Todo lo que dice Cortazar esta siempre mejor dicho.

Mira, no pido mucho,
solamente tu mano, tenerla
como un sapito que duerme así contento.
Necesito esa puerta que me dabas
para entrar a tu mundo, ese trocito
de azúcar verde, de redondo alegre.
¿No me prestás tu mano en esta noche
de fìn de año de lechuzas roncas?
No puedes, por razones técnicas.
Entonces la tramo en el aire, urdiendo cada dedo,
el durazno sedoso de la palma
y el dorso, ese país de azules árboles.
Así la tomo y la sostengo,
como si de ello dependiera
muchísimo el mundo,
la sucesión de las cuatro estaciones,
el canto de los gallos, el amor de los hombres.



-Happy New Year, Julio Cortázar

Cosas que debi haber escrito en el avion y no pude.

Sus padres se reían de ellos porque ya eran adultos pero vivían como niños. Con las emociones a flor de piel, circulando plantas trepadoras de colores por las venas. Niños salvajes encaramados a una litera, nórdico arriba si tenían frío, nórdico abajo cuando se acordaban de poner la calefacción. Remoloneando, echándose perfume, leyendo cuentos infantiles tumbados boca arriba, buscando entre el desorden migas del pan de ayer para devorar con chocolate cuando tenían hambre.

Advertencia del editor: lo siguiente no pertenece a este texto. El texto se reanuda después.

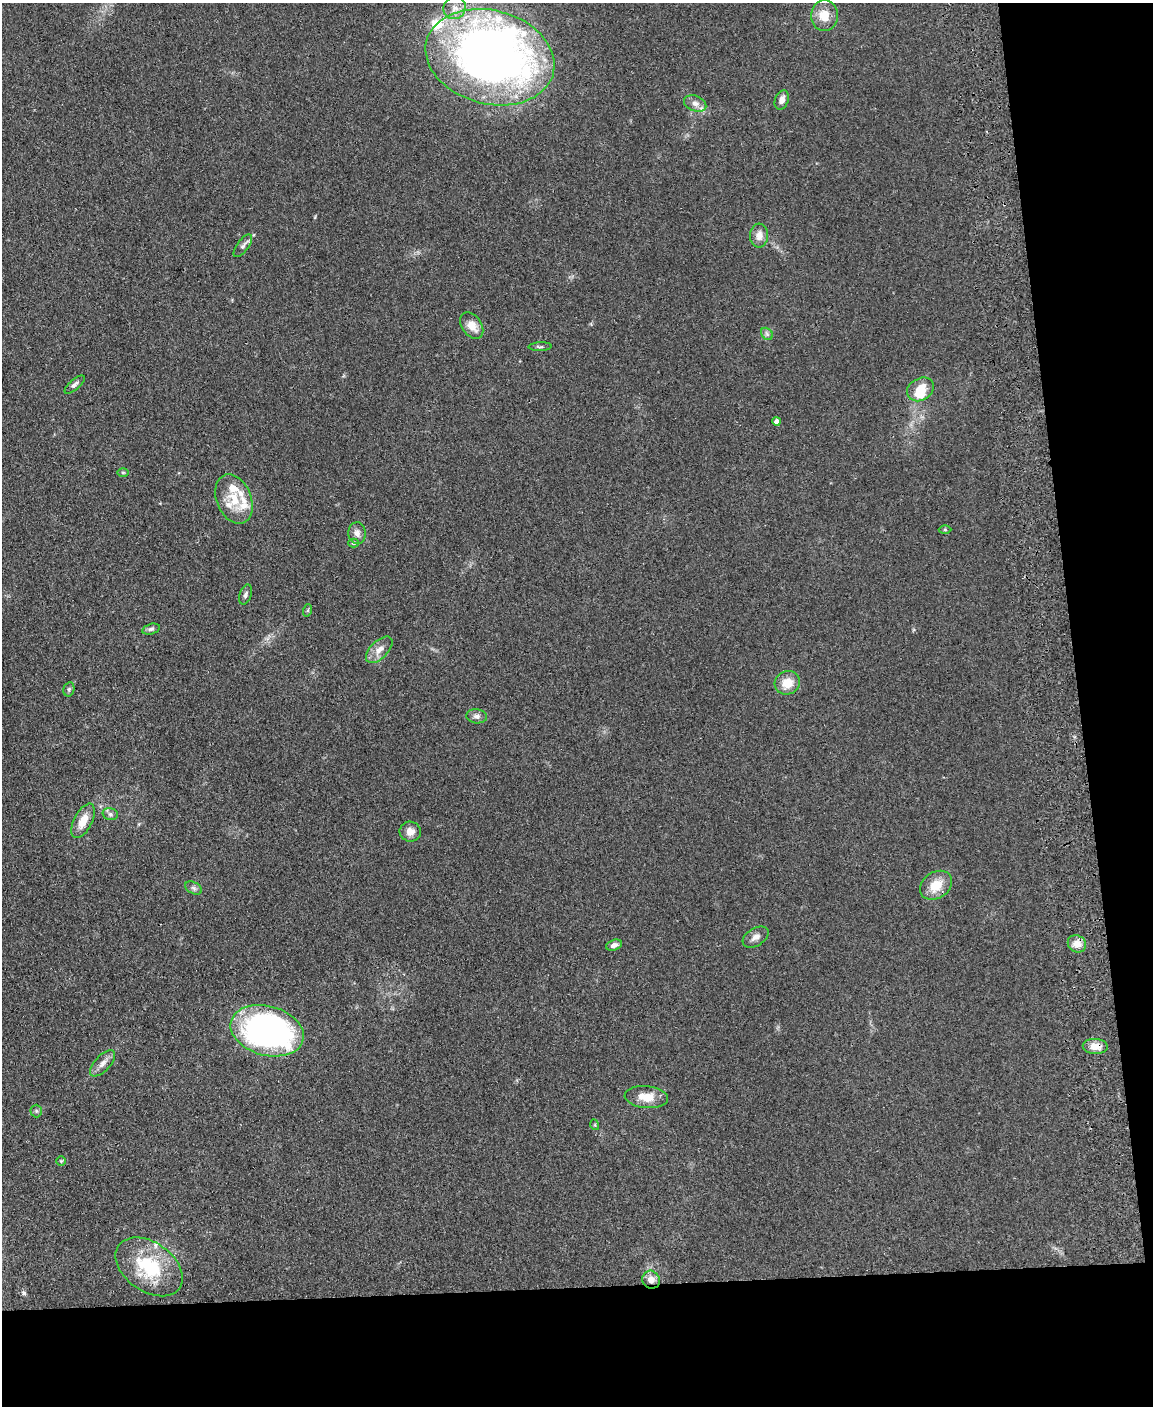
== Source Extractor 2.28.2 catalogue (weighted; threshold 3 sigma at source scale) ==
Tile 12 of 4 x 3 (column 4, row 3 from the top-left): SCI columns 3510-4660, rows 247-1650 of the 4717 x 4598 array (HDU 1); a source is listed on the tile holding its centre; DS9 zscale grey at full resolution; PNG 1155 x 1408 px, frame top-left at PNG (2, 3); each listed source drawn as its Kron ellipse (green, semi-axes under 4 px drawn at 4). Shown black and unused: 15% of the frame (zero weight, under 2 of 3 exposures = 3% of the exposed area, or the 3 px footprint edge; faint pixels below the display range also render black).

Si se cansaban de estar en casa salían a subir y bajar las escaleras de los túneles del metro cogidos de la mano o a adormilarse uno encima del otro en un banco de piedra con vistas a la ciudad entera y unas corrientes de aire que les hacían temblar de frío como gorriones. Cuando tenían sed, compraban zumo y coca-cola. Se vestían y desvestían uno enfrente del otro, hablando o en silencio, como si lo hiciesen delante de un espejo. Reían con locura y lloraban también con locura. Y cuando llegaba la madrugada y la ciudad dejaba de ser acogedora y se volvía naranja y borrosa bajo la lluvia, ambos se entregaban sin pensarlo a un sueño profundo y pesado, vacío de imágenes y de colores, cálido, un sueño que solo se tiene durante la infancia, cuando duermas donde duermas estás convencido de no dormir solo.


      

Menos mal que al bajar del avión tengo un gato de tormentas para secarme las lágrimas y darme un trozo de pastel de zanahoria y devolverme todo el calor que me he dejado aparcado en el Paguí de la Fgans.